*** Opening Provided material ***

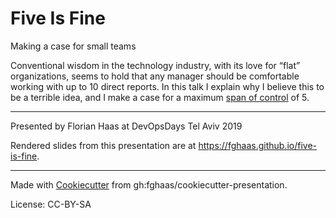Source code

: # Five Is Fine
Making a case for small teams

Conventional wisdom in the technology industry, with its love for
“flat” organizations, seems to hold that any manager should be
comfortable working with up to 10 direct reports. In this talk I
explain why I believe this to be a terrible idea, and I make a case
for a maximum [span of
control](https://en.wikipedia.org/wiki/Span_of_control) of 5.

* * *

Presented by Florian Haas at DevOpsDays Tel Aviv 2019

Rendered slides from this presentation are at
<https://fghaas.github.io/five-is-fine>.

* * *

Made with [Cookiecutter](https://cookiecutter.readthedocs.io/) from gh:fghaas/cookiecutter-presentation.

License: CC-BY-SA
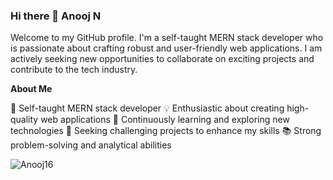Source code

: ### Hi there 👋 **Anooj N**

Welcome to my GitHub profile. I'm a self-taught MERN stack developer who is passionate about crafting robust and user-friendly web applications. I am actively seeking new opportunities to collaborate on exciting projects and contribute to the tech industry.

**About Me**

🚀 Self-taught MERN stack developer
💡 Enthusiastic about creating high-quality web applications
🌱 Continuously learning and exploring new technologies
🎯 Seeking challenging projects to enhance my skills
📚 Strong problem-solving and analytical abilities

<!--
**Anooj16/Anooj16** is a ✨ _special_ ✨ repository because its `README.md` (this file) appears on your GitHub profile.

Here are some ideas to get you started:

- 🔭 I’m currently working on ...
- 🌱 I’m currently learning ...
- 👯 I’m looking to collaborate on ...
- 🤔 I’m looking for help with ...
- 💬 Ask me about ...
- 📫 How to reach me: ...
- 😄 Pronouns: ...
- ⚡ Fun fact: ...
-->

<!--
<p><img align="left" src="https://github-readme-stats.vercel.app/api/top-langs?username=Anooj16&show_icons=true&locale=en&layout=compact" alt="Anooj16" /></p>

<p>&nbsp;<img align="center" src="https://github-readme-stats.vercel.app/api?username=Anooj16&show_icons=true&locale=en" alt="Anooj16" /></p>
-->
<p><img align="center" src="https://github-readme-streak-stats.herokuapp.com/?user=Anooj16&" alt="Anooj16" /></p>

*** Closing Provided material ***

## Instructions to follow
Reproduce the source text of all the records above character for character, leaving out the pictures.

## Solution to the problem
Source code

: # Five Is Fine
Making a case for small teams

Conventional wisdom in the technology industry, with its love for
“flat” organizations, seems to hold that any manager should be
comfortable working with up to 10 direct reports. In this talk I
explain why I believe this to be a terrible idea, and I make a case
for a maximum [span of
control](https://en.wikipedia.org/wiki/Span_of_control) of 5.

* * *

Presented by Florian Haas at DevOpsDays Tel Aviv 2019

Rendered slides from this presentation are at
<https://fghaas.github.io/five-is-fine>.

* * *

Made with [Cookiecutter](https://cookiecutter.readthedocs.io/) from gh:fghaas/cookiecutter-presentation.

License: CC-BY-SA
Source code

: ### Hi there 👋 **Anooj N**

Welcome to my GitHub profile. I'm a self-taught MERN stack developer who is passionate about crafting robust and user-friendly web applications. I am actively seeking new opportunities to collaborate on exciting projects and contribute to the tech industry.

**About Me**

🚀 Self-taught MERN stack developer
💡 Enthusiastic about creating high-quality web applications
🌱 Continuously learning and exploring new technologies
🎯 Seeking challenging projects to enhance my skills
📚 Strong problem-solving and analytical abilities

<!--
**Anooj16/Anooj16** is a ✨ _special_ ✨ repository because its `README.md` (this file) appears on your GitHub profile.

Here are some ideas to get you started:

- 🔭 I’m currently working on ...
- 🌱 I’m currently learning ...
- 👯 I’m looking to collaborate on ...
- 🤔 I’m looking for help with ...
- 💬 Ask me about ...
- 📫 How to reach me: ...
- 😄 Pronouns: ...
- ⚡ Fun fact: ...
-->

<!--
<p><img align="left" src="https://github-readme-stats.vercel.app/api/top-langs?username=Anooj16&show_icons=true&locale=en&layout=compact" alt="Anooj16" /></p>

<p>&nbsp;<img align="center" src="https://github-readme-stats.vercel.app/api?username=Anooj16&show_icons=true&locale=en" alt="Anooj16" /></p>
-->
<p><img align="center" src="https://github-readme-streak-stats.herokuapp.com/?user=Anooj16&" alt="Anooj16" /></p>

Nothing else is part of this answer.